═══ SUPPLIED MATERIAL

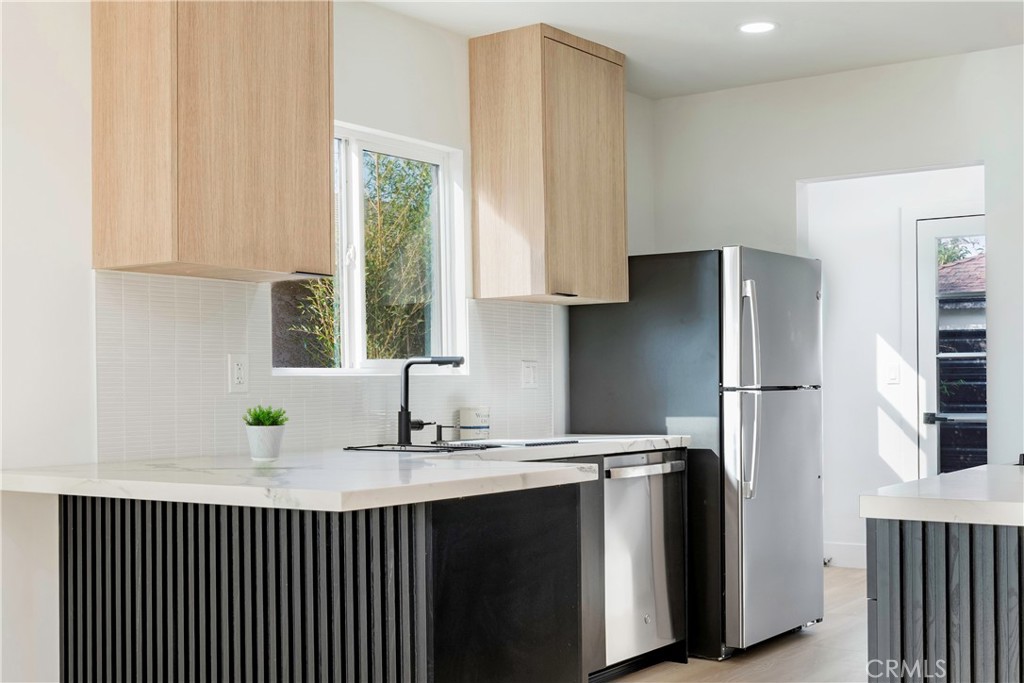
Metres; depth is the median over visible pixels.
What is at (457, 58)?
left wall
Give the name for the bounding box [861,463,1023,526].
island countertop
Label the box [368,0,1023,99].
ceiling
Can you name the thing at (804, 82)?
back wall
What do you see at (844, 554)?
baseboard
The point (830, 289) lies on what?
hallway wall
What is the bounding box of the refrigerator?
[569,247,824,662]
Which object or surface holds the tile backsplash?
attached to the left wall at (457, 58)
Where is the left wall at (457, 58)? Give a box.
[0,0,651,682]
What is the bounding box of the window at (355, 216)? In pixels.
[273,121,466,374]
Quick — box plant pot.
[246,425,285,460]
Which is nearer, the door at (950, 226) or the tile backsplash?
the tile backsplash
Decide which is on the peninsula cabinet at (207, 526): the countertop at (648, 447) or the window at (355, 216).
the countertop at (648, 447)
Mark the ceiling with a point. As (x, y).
(718, 38)
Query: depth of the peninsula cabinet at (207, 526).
3.11 m
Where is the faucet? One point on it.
(407, 423)
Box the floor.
[600,565,871,682]
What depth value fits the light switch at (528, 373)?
5.18 m
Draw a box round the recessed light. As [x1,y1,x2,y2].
[738,20,776,33]
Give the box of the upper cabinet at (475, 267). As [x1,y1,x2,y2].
[469,23,628,305]
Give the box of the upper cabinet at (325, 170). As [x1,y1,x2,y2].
[91,0,334,282]
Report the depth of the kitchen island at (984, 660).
2.49 m
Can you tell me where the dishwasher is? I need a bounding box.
[599,450,686,675]
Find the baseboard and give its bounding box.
[823,540,867,568]
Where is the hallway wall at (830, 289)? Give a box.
[802,165,982,566]
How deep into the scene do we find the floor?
5.11 m
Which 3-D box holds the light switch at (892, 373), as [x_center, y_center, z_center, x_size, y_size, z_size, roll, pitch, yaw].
[2.181,0.181,7.182,0.070,0.116,0.015,-1,-1,36]
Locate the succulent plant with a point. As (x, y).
(267, 413)
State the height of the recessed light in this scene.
0.008 m
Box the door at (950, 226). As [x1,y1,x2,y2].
[915,214,984,480]
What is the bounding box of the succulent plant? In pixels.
[243,405,287,426]
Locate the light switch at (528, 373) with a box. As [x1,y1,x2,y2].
[520,360,538,388]
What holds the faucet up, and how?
on the countertop at (648, 447)
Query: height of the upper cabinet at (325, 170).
1.017 m
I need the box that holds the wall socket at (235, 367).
[227,353,248,392]
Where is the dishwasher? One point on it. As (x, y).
(656, 554)
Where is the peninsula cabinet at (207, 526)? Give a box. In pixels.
[59,485,581,682]
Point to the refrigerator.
(782, 415)
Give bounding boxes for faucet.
[397,354,465,446]
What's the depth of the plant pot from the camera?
3.66 m
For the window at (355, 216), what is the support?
in the left wall at (457, 58)
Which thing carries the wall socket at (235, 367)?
attached to the tile backsplash
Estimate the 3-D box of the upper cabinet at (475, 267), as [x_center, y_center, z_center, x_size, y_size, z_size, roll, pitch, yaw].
[0.169,-0.704,5.189,0.367,1.057,0.629,-1,-1,36]
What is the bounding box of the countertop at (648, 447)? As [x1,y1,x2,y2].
[1,433,694,510]
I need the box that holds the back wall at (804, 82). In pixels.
[643,45,1023,495]
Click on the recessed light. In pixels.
(750, 28)
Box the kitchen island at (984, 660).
[868,516,1023,682]
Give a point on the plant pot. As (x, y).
(265, 453)
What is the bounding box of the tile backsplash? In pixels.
[97,269,556,461]
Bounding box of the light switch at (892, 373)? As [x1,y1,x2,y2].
[885,362,899,384]
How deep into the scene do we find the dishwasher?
4.77 m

══════

| WHAT THE TASK ASKS |
From the line with "Give a point on the plant pot. As (x, y)." through the last line of the records, set down every line exactly as written and leave out all others.

| RESPONSE TO THIS TASK |
Give a point on the plant pot. As (x, y).
(265, 453)
What is the bounding box of the tile backsplash? In pixels.
[97,269,556,461]
Bounding box of the light switch at (892, 373)? As [x1,y1,x2,y2].
[885,362,899,384]
How deep into the scene do we find the dishwasher?
4.77 m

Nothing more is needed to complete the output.